:: Data for this task ::
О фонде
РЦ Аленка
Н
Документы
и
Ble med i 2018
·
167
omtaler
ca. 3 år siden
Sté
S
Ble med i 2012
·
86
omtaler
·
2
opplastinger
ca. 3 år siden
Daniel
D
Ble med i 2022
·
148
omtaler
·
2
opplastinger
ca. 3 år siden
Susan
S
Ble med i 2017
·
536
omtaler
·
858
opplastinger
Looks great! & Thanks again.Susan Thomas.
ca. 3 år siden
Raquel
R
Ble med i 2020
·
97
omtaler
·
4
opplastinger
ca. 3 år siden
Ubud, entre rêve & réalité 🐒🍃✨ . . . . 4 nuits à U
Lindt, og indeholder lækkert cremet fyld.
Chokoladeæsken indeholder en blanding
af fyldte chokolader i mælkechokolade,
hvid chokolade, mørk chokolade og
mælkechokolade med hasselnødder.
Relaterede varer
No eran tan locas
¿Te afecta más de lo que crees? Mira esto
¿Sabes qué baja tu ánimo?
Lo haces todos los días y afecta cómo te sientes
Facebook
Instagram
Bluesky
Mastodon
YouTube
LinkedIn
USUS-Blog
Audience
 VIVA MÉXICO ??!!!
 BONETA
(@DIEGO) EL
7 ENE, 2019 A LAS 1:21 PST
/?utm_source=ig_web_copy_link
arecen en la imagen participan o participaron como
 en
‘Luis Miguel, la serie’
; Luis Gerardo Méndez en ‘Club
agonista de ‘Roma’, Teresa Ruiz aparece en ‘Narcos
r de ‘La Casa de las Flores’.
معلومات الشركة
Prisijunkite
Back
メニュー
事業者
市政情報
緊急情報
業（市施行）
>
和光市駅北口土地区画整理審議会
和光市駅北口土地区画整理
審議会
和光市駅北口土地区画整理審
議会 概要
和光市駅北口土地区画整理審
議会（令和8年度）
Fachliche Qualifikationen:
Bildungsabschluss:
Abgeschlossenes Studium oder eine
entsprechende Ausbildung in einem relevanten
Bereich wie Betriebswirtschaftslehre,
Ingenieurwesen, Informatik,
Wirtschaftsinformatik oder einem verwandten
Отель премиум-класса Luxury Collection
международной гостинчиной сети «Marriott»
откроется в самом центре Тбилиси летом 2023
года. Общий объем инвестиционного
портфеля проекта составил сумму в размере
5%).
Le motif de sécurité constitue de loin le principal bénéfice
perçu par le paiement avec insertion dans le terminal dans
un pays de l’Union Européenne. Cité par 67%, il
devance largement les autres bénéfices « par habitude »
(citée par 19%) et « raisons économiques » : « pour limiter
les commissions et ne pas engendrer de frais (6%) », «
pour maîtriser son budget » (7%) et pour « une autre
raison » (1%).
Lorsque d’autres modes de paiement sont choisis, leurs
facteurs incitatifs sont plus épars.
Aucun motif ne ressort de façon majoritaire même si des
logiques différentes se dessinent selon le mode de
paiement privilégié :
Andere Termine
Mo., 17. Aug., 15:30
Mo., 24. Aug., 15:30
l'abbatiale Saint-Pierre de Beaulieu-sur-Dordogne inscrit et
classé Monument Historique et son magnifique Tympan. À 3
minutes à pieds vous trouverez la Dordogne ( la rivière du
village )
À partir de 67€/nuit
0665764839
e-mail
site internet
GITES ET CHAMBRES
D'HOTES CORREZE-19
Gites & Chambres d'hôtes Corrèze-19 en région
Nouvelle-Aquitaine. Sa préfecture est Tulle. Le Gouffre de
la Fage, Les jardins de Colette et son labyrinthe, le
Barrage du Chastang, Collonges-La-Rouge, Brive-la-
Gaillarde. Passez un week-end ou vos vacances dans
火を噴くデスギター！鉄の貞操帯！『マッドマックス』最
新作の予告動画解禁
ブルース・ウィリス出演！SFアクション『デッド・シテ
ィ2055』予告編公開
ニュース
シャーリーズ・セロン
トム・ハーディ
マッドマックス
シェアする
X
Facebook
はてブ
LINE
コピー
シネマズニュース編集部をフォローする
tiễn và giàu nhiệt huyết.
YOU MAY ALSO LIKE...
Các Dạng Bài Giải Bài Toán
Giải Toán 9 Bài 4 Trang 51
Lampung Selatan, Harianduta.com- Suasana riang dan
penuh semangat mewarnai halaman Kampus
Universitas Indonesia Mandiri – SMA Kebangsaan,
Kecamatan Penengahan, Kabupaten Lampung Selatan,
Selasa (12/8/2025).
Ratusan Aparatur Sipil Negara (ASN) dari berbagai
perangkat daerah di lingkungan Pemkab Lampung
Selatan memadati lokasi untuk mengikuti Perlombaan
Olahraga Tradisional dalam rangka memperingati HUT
:::
Make an exact transcription of all the records.

О фонде
РЦ Аленка
Н
Документы
и
Ble med i 2018
·
167
omtaler
ca. 3 år siden
Sté
S
Ble med i 2012
·
86
omtaler
·
2
opplastinger
ca. 3 år siden
Daniel
D
Ble med i 2022
·
148
omtaler
·
2
opplastinger
ca. 3 år siden
Susan
S
Ble med i 2017
·
536
omtaler
·
858
opplastinger
Looks great! & Thanks again.Susan Thomas.
ca. 3 år siden
Raquel
R
Ble med i 2020
·
97
omtaler
·
4
opplastinger
ca. 3 år siden
Ubud, entre rêve & réalité 🐒🍃✨ . . . . 4 nuits à U
Lindt, og indeholder lækkert cremet fyld.
Chokoladeæsken indeholder en blanding
af fyldte chokolader i mælkechokolade,
hvid chokolade, mørk chokolade og
mælkechokolade med hasselnødder.
Relaterede varer
No eran tan locas
¿Te afecta más de lo que crees? Mira esto
¿Sabes qué baja tu ánimo?
Lo haces todos los días y afecta cómo te sientes
Facebook
Instagram
Bluesky
Mastodon
YouTube
LinkedIn
USUS-Blog
Audience
 VIVA MÉXICO ??!!!
 BONETA
(@DIEGO) EL
7 ENE, 2019 A LAS 1:21 PST
/?utm_source=ig_web_copy_link
arecen en la imagen participan o participaron como
 en
‘Luis Miguel, la serie’
; Luis Gerardo Méndez en ‘Club
agonista de ‘Roma’, Teresa Ruiz aparece en ‘Narcos
r de ‘La Casa de las Flores’.
معلومات الشركة
Prisijunkite
Back
メニュー
事業者
市政情報
緊急情報
業（市施行）
>
和光市駅北口土地区画整理審議会
和光市駅北口土地区画整理
審議会
和光市駅北口土地区画整理審
議会 概要
和光市駅北口土地区画整理審
議会（令和8年度）
Fachliche Qualifikationen:
Bildungsabschluss:
Abgeschlossenes Studium oder eine
entsprechende Ausbildung in einem relevanten
Bereich wie Betriebswirtschaftslehre,
Ingenieurwesen, Informatik,
Wirtschaftsinformatik oder einem verwandten
Отель премиум-класса Luxury Collection
международной гостинчиной сети «Marriott»
откроется в самом центре Тбилиси летом 2023
года. Общий объем инвестиционного
портфеля проекта составил сумму в размере
5%).
Le motif de sécurité constitue de loin le principal bénéfice
perçu par le paiement avec insertion dans le terminal dans
un pays de l’Union Européenne. Cité par 67%, il
devance largement les autres bénéfices « par habitude »
(citée par 19%) et « raisons économiques » : « pour limiter
les commissions et ne pas engendrer de frais (6%) », «
pour maîtriser son budget » (7%) et pour « une autre
raison » (1%).
Lorsque d’autres modes de paiement sont choisis, leurs
facteurs incitatifs sont plus épars.
Aucun motif ne ressort de façon majoritaire même si des
logiques différentes se dessinent selon le mode de
paiement privilégié :
Andere Termine
Mo., 17. Aug., 15:30
Mo., 24. Aug., 15:30
l'abbatiale Saint-Pierre de Beaulieu-sur-Dordogne inscrit et
classé Monument Historique et son magnifique Tympan. À 3
minutes à pieds vous trouverez la Dordogne ( la rivière du
village )
À partir de 67€/nuit
0665764839
e-mail
site internet
GITES ET CHAMBRES
D'HOTES CORREZE-19
Gites & Chambres d'hôtes Corrèze-19 en région
Nouvelle-Aquitaine. Sa préfecture est Tulle. Le Gouffre de
la Fage, Les jardins de Colette et son labyrinthe, le
Barrage du Chastang, Collonges-La-Rouge, Brive-la-
Gaillarde. Passez un week-end ou vos vacances dans
火を噴くデスギター！鉄の貞操帯！『マッドマックス』最
新作の予告動画解禁
ブルース・ウィリス出演！SFアクション『デッド・シテ
ィ2055』予告編公開
ニュース
シャーリーズ・セロン
トム・ハーディ
マッドマックス
シェアする
X
Facebook
はてブ
LINE
コピー
シネマズニュース編集部をフォローする
tiễn và giàu nhiệt huyết.
YOU MAY ALSO LIKE...
Các Dạng Bài Giải Bài Toán
Giải Toán 9 Bài 4 Trang 51
Lampung Selatan, Harianduta.com- Suasana riang dan
penuh semangat mewarnai halaman Kampus
Universitas Indonesia Mandiri – SMA Kebangsaan,
Kecamatan Penengahan, Kabupaten Lampung Selatan,
Selasa (12/8/2025).
Ratusan Aparatur Sipil Negara (ASN) dari berbagai
perangkat daerah di lingkungan Pemkab Lampung
Selatan memadati lokasi untuk mengikuti Perlombaan
Olahraga Tradisional dalam rangka memperingati HUT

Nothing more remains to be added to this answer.